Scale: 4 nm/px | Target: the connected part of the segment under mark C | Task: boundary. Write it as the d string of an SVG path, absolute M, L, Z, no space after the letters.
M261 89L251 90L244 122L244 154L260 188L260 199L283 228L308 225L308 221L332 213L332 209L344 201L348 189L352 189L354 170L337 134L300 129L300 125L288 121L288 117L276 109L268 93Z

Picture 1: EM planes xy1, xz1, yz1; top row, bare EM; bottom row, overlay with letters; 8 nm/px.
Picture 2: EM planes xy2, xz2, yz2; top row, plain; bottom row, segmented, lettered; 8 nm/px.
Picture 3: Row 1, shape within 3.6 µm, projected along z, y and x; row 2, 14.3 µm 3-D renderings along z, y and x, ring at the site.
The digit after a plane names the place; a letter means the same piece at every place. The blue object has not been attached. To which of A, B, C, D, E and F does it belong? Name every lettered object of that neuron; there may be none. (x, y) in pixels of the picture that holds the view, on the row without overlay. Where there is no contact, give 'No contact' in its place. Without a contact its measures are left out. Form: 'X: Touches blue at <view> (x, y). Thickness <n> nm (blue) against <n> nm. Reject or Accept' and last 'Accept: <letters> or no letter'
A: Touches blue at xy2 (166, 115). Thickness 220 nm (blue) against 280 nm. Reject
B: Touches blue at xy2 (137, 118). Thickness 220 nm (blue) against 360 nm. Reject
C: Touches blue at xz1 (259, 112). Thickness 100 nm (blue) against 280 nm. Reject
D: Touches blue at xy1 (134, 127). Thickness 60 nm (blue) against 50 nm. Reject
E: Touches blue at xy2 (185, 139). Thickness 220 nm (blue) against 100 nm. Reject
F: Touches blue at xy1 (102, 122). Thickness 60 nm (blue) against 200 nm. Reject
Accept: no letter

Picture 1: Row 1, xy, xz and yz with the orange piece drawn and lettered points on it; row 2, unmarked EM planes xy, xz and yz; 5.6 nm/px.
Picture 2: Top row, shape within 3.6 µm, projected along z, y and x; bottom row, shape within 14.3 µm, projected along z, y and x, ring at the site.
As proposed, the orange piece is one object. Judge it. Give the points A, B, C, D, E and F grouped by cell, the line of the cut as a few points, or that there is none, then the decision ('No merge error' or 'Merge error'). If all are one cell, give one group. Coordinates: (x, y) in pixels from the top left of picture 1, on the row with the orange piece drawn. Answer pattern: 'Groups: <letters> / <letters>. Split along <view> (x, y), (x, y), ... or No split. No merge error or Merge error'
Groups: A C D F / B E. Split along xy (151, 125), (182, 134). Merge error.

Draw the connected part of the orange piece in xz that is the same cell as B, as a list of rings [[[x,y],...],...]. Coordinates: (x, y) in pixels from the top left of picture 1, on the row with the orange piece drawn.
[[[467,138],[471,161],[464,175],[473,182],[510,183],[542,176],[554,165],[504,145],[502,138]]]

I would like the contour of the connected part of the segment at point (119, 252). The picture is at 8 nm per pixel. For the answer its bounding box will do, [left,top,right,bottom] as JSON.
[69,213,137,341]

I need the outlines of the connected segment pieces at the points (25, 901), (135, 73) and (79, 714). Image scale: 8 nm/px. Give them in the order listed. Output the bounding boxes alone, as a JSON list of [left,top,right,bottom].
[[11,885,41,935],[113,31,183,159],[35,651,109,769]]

What to work on: Transcribe each entry precisely, missing none.

Task solution:
Scale: 4 nm/px | Target: the connected part of the segment under mark C | Task: boundary. Write it as the d string of an SVG path, absolute M, L, Z, no space after the letters.
M261 89L251 90L244 122L244 154L260 188L260 199L283 228L308 225L308 221L332 213L332 209L344 201L348 189L352 189L354 170L337 134L300 129L300 125L288 121L288 117L276 109L268 93Z

Picture 1: EM planes xy1, xz1, yz1; top row, bare EM; bottom row, overlay with letters; 8 nm/px.
Picture 2: EM planes xy2, xz2, yz2; top row, plain; bottom row, segmented, lettered; 8 nm/px.
Picture 3: Row 1, shape within 3.6 µm, projected along z, y and x; row 2, 14.3 µm 3-D renderings along z, y and x, ring at the site.
The digit after a plane names the place; a letter means the same piece at every place. The blue object has not been attached. To which of A, B, C, D, E and F does it belong? Name every lettered object of that neuron; there may be none. (x, y) in pixels of the picture that holds the view, on the row without overlay. Where there is no contact, give 'No contact' in its place. Without a contact its measures are left out. Form: 'X: Touches blue at <view> (x, y). Thickness <n> nm (blue) against <n> nm. Reject or Accept' and last 'Accept: <letters> or no letter'
A: Touches blue at xy2 (166, 115). Thickness 220 nm (blue) against 280 nm. Reject
B: Touches blue at xy2 (137, 118). Thickness 220 nm (blue) against 360 nm. Reject
C: Touches blue at xz1 (259, 112). Thickness 100 nm (blue) against 280 nm. Reject
D: Touches blue at xy1 (134, 127). Thickness 60 nm (blue) against 50 nm. Reject
E: Touches blue at xy2 (185, 139). Thickness 220 nm (blue) against 100 nm. Reject
F: Touches blue at xy1 (102, 122). Thickness 60 nm (blue) against 200 nm. Reject
Accept: no letter

Picture 1: Row 1, xy, xz and yz with the orange piece drawn and lettered points on it; row 2, unmarked EM planes xy, xz and yz; 5.6 nm/px.
Picture 2: Top row, shape within 3.6 µm, projected along z, y and x; bottom row, shape within 14.3 µm, projected along z, y and x, ring at the site.
As proposed, the orange piece is one object. Judge it. Give the points A, B, C, D, E and F grouped by cell, the line of the cut as a few points, or that there is none, then the decision ('No merge error' or 'Merge error'). If all are one cell, give one group. Coordinates: (x, y) in pixels from the top left of picture 1, on the row with the orange piece drawn. Answer pattern: 'Groups: <letters> / <letters>. Split along <view> (x, y), (x, y), ... or No split. No merge error or Merge error'
Groups: A C D F / B E. Split along xy (151, 125), (182, 134). Merge error.

Draw the connected part of the orange piece in xz that is the same cell as B, as a list of rings [[[x,y],...],...]. Coordinates: (x, y) in pixels from the top left of picture 1, on the row with the orange piece drawn.
[[[467,138],[471,161],[464,175],[473,182],[510,183],[542,176],[554,165],[504,145],[502,138]]]

I would like the contour of the connected part of the segment at point (119, 252). The picture is at 8 nm per pixel. For the answer its bounding box will do, [left,top,right,bottom] as JSON.
[69,213,137,341]

I need the outlines of the connected segment pieces at the points (25, 901), (135, 73) and (79, 714). Image scale: 8 nm/px. Give them in the order listed. Output the bounding boxes alone, as a JSON list of [left,top,right,bottom].
[[11,885,41,935],[113,31,183,159],[35,651,109,769]]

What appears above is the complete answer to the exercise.